How will you convert:
(i) Benzene into aniline
(ii) Benzene into N,N-dimethylaniline
(iii) Cl-(CH2)4-Cl into Hexane -1,6- diamine
Which of the following species are involved in the carbylamine test?
(a) R-NC (b) CHCl3 (c) COCl2 (d) NaN02 + HCl
Write reactions of the final alkylation product of aniline with excess of methyl iodide in the presence of sodium carbonate solution.
A solution contains 1 g mol each of p-toluene diazonium chloride and p-nitrophenyl diazonium chloride.

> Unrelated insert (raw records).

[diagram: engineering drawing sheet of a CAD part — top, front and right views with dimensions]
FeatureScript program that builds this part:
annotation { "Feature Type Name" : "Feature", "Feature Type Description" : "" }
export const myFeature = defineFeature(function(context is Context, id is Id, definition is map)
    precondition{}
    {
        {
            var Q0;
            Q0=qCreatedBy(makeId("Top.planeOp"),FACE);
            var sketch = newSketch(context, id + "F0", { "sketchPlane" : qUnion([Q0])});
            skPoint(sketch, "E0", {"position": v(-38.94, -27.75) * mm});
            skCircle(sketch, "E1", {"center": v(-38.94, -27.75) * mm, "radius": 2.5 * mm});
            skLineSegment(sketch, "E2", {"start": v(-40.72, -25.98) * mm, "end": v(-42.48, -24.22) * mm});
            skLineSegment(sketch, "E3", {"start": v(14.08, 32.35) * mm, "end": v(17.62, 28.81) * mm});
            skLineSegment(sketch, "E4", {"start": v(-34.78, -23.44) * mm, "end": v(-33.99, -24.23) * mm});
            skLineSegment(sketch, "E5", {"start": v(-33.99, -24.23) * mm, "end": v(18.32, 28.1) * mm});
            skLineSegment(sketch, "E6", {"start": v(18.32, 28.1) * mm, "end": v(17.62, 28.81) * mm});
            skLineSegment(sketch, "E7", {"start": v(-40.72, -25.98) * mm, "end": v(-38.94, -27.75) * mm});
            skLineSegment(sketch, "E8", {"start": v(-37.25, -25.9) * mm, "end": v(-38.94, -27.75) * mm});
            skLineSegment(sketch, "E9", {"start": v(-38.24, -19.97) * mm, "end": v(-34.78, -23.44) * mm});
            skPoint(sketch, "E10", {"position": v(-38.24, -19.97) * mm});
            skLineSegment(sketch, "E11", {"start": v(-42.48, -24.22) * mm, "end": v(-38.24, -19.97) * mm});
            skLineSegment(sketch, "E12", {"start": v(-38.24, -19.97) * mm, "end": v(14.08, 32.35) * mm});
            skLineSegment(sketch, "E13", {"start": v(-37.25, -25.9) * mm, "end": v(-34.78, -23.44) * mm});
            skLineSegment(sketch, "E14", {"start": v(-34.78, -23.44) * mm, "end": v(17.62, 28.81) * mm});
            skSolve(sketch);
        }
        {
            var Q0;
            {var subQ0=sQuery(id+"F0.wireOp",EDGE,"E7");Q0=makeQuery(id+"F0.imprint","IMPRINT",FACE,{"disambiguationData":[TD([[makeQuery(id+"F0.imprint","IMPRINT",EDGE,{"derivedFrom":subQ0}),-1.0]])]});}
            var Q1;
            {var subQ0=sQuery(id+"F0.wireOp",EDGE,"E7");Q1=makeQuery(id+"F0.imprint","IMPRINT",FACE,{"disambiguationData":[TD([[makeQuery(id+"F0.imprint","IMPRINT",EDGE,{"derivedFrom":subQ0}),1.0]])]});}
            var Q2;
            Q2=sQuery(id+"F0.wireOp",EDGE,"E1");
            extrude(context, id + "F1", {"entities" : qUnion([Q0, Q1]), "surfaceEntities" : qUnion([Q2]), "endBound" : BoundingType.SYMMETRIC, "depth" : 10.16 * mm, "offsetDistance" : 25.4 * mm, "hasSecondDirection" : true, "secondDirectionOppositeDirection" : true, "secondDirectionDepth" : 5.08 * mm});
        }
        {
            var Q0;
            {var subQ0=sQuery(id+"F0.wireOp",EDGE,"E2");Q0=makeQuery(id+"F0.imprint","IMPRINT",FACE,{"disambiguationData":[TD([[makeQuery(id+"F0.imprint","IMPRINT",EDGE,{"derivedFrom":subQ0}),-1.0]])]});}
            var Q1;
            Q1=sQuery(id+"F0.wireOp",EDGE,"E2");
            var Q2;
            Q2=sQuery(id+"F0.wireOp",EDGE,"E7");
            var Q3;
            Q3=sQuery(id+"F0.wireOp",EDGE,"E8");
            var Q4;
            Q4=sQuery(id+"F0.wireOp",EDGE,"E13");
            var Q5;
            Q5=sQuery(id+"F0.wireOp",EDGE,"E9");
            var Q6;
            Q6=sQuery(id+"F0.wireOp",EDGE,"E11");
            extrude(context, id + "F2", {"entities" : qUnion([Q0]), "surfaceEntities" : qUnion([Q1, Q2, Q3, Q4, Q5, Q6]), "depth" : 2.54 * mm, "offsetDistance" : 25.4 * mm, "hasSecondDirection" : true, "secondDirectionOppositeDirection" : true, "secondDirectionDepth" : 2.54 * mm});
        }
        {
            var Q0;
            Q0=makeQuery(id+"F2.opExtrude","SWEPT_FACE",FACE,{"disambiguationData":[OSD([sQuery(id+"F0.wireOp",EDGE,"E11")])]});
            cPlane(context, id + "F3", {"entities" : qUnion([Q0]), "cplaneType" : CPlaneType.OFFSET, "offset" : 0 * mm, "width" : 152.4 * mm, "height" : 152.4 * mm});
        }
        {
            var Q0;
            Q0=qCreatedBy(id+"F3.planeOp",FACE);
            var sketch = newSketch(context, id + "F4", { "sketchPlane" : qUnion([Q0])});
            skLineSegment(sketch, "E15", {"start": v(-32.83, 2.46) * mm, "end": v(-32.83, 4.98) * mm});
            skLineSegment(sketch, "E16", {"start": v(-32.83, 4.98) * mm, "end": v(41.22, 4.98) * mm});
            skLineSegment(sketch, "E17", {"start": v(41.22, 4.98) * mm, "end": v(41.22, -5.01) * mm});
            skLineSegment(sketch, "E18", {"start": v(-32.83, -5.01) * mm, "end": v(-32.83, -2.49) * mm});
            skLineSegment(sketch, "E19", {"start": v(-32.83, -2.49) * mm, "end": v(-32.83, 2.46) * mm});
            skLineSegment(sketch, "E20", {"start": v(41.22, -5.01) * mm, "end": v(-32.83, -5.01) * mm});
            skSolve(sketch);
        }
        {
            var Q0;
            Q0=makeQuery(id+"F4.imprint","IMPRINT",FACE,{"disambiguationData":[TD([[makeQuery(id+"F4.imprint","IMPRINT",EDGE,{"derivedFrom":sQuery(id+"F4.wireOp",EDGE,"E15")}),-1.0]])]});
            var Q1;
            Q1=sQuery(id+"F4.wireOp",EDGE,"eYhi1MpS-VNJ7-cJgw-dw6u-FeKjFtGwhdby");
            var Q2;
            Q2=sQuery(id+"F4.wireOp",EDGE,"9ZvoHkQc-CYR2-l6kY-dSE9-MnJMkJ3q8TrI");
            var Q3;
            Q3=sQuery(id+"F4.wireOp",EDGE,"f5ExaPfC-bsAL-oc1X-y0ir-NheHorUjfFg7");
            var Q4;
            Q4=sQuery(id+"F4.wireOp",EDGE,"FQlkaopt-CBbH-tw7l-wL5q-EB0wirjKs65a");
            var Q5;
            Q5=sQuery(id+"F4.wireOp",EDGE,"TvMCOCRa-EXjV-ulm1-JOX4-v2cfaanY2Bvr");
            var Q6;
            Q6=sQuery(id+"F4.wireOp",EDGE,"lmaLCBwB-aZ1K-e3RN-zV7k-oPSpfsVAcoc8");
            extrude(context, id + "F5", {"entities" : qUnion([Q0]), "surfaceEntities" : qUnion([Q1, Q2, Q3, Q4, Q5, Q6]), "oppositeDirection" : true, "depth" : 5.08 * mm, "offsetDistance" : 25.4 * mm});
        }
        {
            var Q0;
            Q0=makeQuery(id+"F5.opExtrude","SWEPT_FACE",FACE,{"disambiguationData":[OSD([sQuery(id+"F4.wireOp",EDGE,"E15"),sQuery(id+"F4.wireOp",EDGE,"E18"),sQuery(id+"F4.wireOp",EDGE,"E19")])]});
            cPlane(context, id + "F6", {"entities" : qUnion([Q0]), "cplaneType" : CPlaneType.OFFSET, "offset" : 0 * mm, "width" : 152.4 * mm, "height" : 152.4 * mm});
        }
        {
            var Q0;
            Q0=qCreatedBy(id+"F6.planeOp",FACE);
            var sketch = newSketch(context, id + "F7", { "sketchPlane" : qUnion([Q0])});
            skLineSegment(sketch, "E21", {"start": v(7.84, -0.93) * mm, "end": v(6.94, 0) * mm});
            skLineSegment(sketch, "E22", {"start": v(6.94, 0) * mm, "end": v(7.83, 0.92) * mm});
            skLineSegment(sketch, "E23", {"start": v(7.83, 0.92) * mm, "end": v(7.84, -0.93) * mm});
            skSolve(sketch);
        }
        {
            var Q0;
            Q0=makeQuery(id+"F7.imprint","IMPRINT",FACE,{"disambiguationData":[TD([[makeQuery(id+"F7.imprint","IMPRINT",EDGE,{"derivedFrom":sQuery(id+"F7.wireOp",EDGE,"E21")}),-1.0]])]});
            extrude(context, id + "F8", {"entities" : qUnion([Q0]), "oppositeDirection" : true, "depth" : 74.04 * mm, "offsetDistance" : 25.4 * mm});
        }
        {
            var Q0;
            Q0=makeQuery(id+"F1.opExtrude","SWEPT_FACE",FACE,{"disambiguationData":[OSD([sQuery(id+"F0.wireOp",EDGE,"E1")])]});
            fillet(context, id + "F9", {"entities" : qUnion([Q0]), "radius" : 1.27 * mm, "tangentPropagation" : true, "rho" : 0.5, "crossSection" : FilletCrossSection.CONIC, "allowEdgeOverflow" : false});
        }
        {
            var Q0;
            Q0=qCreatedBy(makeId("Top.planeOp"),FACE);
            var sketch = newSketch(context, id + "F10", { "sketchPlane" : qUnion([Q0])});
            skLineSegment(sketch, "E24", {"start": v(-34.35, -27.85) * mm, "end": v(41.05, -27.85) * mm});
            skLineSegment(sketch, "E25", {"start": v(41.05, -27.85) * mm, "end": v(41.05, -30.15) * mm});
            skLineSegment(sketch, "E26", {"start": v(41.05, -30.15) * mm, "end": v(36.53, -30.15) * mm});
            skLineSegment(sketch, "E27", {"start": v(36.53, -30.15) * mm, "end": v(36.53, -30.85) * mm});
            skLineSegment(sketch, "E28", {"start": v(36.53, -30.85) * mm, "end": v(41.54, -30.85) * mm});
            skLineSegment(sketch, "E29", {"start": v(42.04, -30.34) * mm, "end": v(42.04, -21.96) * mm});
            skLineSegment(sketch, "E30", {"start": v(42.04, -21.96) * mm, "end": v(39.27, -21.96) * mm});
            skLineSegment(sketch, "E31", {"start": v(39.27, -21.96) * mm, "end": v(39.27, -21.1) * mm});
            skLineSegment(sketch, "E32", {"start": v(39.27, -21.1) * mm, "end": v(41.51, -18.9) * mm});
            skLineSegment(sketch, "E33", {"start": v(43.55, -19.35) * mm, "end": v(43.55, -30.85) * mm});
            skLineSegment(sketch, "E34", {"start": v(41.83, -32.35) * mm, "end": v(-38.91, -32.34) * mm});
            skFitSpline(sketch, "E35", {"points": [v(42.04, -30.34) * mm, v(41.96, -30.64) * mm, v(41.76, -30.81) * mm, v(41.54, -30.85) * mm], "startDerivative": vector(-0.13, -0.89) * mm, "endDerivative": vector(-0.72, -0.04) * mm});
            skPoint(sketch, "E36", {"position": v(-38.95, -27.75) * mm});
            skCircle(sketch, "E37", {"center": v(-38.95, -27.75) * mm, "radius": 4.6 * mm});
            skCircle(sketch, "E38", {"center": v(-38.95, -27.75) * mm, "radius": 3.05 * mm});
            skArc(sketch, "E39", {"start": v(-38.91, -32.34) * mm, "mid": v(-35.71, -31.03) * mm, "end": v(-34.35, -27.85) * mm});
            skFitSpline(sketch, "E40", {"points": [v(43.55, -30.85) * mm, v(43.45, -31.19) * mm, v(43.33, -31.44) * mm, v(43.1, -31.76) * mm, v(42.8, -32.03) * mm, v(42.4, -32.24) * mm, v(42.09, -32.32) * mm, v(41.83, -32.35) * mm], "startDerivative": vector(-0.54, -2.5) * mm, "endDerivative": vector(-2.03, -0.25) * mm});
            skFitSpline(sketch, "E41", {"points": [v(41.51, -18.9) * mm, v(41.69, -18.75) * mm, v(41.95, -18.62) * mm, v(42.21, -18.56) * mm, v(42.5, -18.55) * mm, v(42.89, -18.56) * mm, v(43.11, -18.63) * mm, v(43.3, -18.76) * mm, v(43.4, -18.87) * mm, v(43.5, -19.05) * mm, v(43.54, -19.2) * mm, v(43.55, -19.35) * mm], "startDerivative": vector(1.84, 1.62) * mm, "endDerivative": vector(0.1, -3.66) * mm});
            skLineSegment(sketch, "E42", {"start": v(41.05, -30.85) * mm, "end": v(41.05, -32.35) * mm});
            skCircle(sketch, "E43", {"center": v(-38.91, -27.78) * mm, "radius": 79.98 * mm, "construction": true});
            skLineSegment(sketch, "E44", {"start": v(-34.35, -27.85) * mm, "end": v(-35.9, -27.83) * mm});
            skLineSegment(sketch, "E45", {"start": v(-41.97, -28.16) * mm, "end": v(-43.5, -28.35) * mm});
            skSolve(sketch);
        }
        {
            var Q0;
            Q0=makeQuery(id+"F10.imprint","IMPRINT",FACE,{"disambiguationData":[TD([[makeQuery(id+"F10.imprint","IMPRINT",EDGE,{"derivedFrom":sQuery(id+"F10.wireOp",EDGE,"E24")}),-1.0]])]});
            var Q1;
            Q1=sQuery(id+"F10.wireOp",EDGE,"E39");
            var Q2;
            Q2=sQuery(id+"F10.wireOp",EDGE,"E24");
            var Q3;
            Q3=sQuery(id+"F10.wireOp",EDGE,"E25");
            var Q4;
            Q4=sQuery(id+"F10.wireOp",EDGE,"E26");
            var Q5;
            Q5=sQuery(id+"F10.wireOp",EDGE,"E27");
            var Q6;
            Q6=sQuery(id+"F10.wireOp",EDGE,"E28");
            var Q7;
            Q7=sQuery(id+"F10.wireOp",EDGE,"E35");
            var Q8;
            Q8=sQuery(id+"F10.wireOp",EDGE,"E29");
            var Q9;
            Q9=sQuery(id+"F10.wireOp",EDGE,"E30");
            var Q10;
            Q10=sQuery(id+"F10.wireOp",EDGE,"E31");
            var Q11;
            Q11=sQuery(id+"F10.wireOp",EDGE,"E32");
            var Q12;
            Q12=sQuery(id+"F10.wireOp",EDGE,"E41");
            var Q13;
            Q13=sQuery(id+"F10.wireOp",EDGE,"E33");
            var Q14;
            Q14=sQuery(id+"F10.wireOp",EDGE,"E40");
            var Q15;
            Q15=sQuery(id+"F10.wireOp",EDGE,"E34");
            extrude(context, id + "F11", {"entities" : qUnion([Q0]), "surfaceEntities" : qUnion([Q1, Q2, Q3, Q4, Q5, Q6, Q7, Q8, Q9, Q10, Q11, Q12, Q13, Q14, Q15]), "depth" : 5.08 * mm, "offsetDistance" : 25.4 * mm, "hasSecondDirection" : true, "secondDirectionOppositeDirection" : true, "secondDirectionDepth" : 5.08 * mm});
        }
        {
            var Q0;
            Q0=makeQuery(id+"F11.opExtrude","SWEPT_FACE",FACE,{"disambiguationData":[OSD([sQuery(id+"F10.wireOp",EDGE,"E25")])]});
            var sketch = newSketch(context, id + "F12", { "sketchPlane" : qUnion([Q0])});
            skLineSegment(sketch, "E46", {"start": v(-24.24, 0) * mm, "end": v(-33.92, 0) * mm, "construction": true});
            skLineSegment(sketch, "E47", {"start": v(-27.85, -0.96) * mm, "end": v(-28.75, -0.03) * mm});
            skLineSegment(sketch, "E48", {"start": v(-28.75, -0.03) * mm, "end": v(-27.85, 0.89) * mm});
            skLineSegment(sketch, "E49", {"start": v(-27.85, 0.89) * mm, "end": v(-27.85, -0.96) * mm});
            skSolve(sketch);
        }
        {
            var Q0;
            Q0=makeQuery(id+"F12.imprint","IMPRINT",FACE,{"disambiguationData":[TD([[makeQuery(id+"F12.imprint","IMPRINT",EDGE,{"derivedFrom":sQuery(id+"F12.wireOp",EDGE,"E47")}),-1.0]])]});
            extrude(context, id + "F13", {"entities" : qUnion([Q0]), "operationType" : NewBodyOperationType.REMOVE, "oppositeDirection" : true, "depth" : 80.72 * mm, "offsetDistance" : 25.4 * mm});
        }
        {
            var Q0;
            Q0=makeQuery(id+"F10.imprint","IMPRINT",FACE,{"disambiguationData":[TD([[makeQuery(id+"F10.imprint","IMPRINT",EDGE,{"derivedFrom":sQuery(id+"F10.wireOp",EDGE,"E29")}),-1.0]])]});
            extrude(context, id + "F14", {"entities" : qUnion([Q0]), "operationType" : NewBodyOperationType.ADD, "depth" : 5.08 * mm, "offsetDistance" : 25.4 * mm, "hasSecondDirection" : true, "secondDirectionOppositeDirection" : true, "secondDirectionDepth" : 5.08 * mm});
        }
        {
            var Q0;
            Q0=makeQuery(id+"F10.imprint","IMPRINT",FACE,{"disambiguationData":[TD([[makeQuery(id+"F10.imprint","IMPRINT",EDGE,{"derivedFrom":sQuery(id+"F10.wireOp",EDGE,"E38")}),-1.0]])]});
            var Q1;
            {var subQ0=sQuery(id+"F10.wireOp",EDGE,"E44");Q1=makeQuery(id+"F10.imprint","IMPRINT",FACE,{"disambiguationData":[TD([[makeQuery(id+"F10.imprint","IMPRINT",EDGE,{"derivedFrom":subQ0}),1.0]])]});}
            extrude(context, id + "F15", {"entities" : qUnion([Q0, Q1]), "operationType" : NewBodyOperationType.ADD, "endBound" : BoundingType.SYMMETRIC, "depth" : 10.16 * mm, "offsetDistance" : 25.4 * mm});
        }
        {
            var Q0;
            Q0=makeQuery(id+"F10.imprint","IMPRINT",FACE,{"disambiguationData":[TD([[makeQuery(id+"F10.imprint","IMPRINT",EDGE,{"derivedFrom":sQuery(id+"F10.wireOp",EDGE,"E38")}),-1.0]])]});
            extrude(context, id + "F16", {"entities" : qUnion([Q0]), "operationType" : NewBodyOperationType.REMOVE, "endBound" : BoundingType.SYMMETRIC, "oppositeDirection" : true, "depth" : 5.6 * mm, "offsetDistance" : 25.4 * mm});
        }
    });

To this 1 g mol of alkaline solution of phenol is added. Predict the major product. Explain your answer.
Convert:
(i) 3-Methylanilineinto3-nitrotoluene
(ii) Aniline into 1,3,5- Tribromo benzene
The reagents that can be used to convert benzene diazonium chloride to benzene are
(a) SnCl2/HCl (b) CH3CH2OH
(c) H3PO2 (d) LiAlH4
A primary amine, RNH2 can be reacted with CH3-X to get secondary amine, R NHCH3 but the only disadvantage is that 3 ° amine and quaternary ammonium salts are also obtained as side products. Can you suggest a method where RNH2 forms only 2 ° amine?

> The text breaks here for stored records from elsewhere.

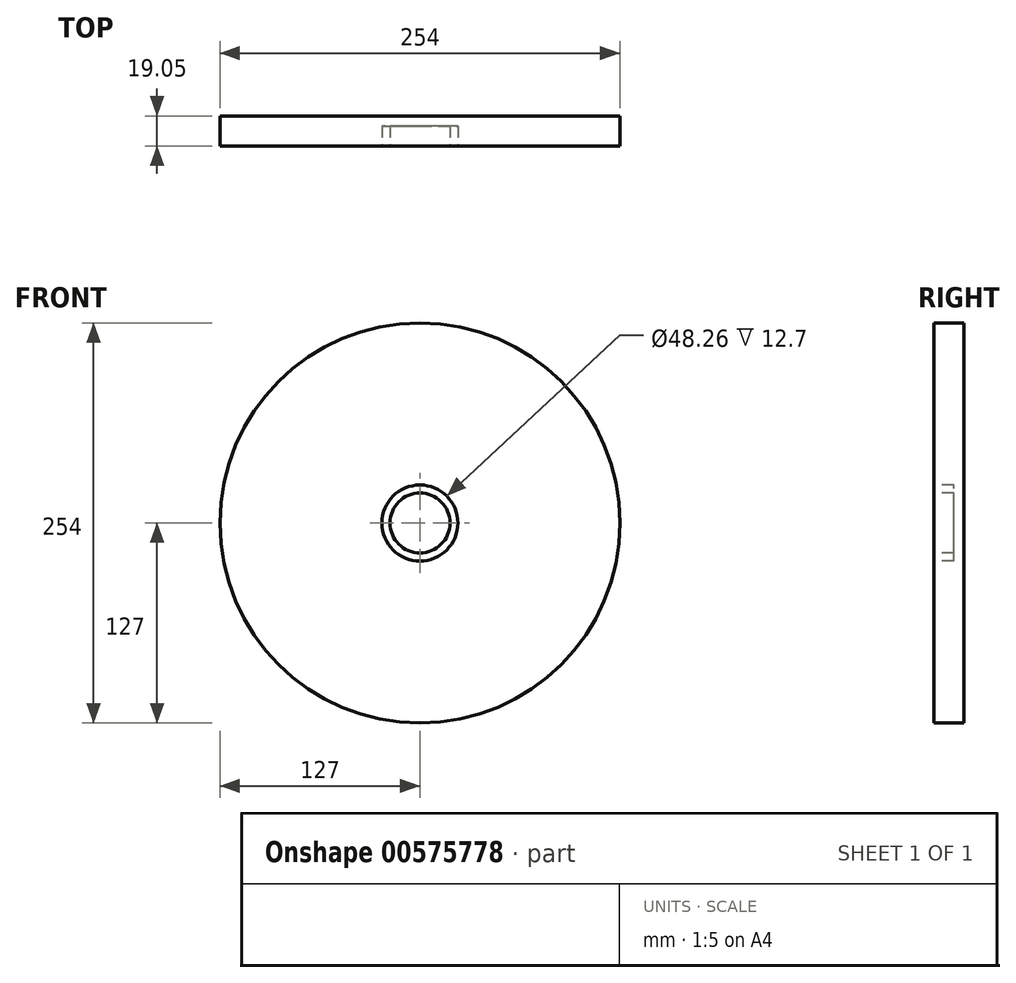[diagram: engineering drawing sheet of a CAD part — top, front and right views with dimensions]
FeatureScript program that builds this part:
annotation { "Feature Type Name" : "Feature", "Feature Type Description" : "" }
export const myFeature = defineFeature(function(context is Context, id is Id, definition is map)
    precondition{}
    {
        {
            var Q0;
            Q0=qCreatedBy(makeId("Front.planeOp"),FACE);
            var sketch = newSketch(context, id + "F0", { "sketchPlane" : qUnion([Q0])});
            skCircle(sketch, "E0", {"center": v(0, 0) * mm, "radius": 127 * mm});
            skCircle(sketch, "E1", {"center": v(0, 0) * mm, "radius": 24.13 * mm});
            skCircle(sketch, "E2", {"center": v(0, 0) * mm, "radius": 19.05 * mm});
            skSolve(sketch);
        }
        {
            var Q0;
            Q0=makeQuery(id+"F0.imprint","IMPRINT",FACE,{"disambiguationData":[TD([[makeQuery(id+"F0.imprint","IMPRINT",EDGE,{"derivedFrom":sQuery(id+"F0.wireOp",EDGE,"E0")}),1.0]])]});
            var Q1;
            Q1=makeQuery(id+"F0.imprint","IMPRINT",FACE,{"disambiguationData":[TD([[makeQuery(id+"F0.imprint","IMPRINT",EDGE,{"derivedFrom":sQuery(id+"F0.wireOp",EDGE,"E1")}),1.0]])]});
            var Q2;
            Q2=makeQuery(id+"F0.imprint","IMPRINT",FACE,{"disambiguationData":[TD([[makeQuery(id+"F0.imprint","IMPRINT",EDGE,{"derivedFrom":sQuery(id+"F0.wireOp",EDGE,"E2")}),1.0]])]});
            extrude(context, id + "F1", {"entities" : qUnion([Q0, Q1, Q2]), "oppositeDirection" : true, "depth" : 19.05 * mm, "offsetDistance" : 25.4 * mm});
        }
        {
            var Q0;
            Q0=makeQuery(id+"F0.imprint","IMPRINT",FACE,{"disambiguationData":[TD([[makeQuery(id+"F0.imprint","IMPRINT",EDGE,{"derivedFrom":sQuery(id+"F0.wireOp",EDGE,"E1")}),1.0]])]});
            extrude(context, id + "F2", {"entities" : qUnion([Q0]), "operationType" : NewBodyOperationType.REMOVE, "oppositeDirection" : true, "depth" : 12.7 * mm, "offsetDistance" : 25.4 * mm});
        }
    });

Assertion (A): N-Ethylbenzene sulphonamide is soluble in alkali.
Reason (R): Hydrogen attached to nitrogen in sulphonamide is strongly acidic.
Assertion (A): Aromatic 1 ° amines can be prepared by Gabriel phthalimide synthesis.
Reason (R): Aryl halides undergo nucleophilic substitution with anion formed by phthalimide.
Assertion (A): Acetanilide is less basic than aniline.
Reason (R): Acetylation of aniline results in decrease of electron density on nitrogen.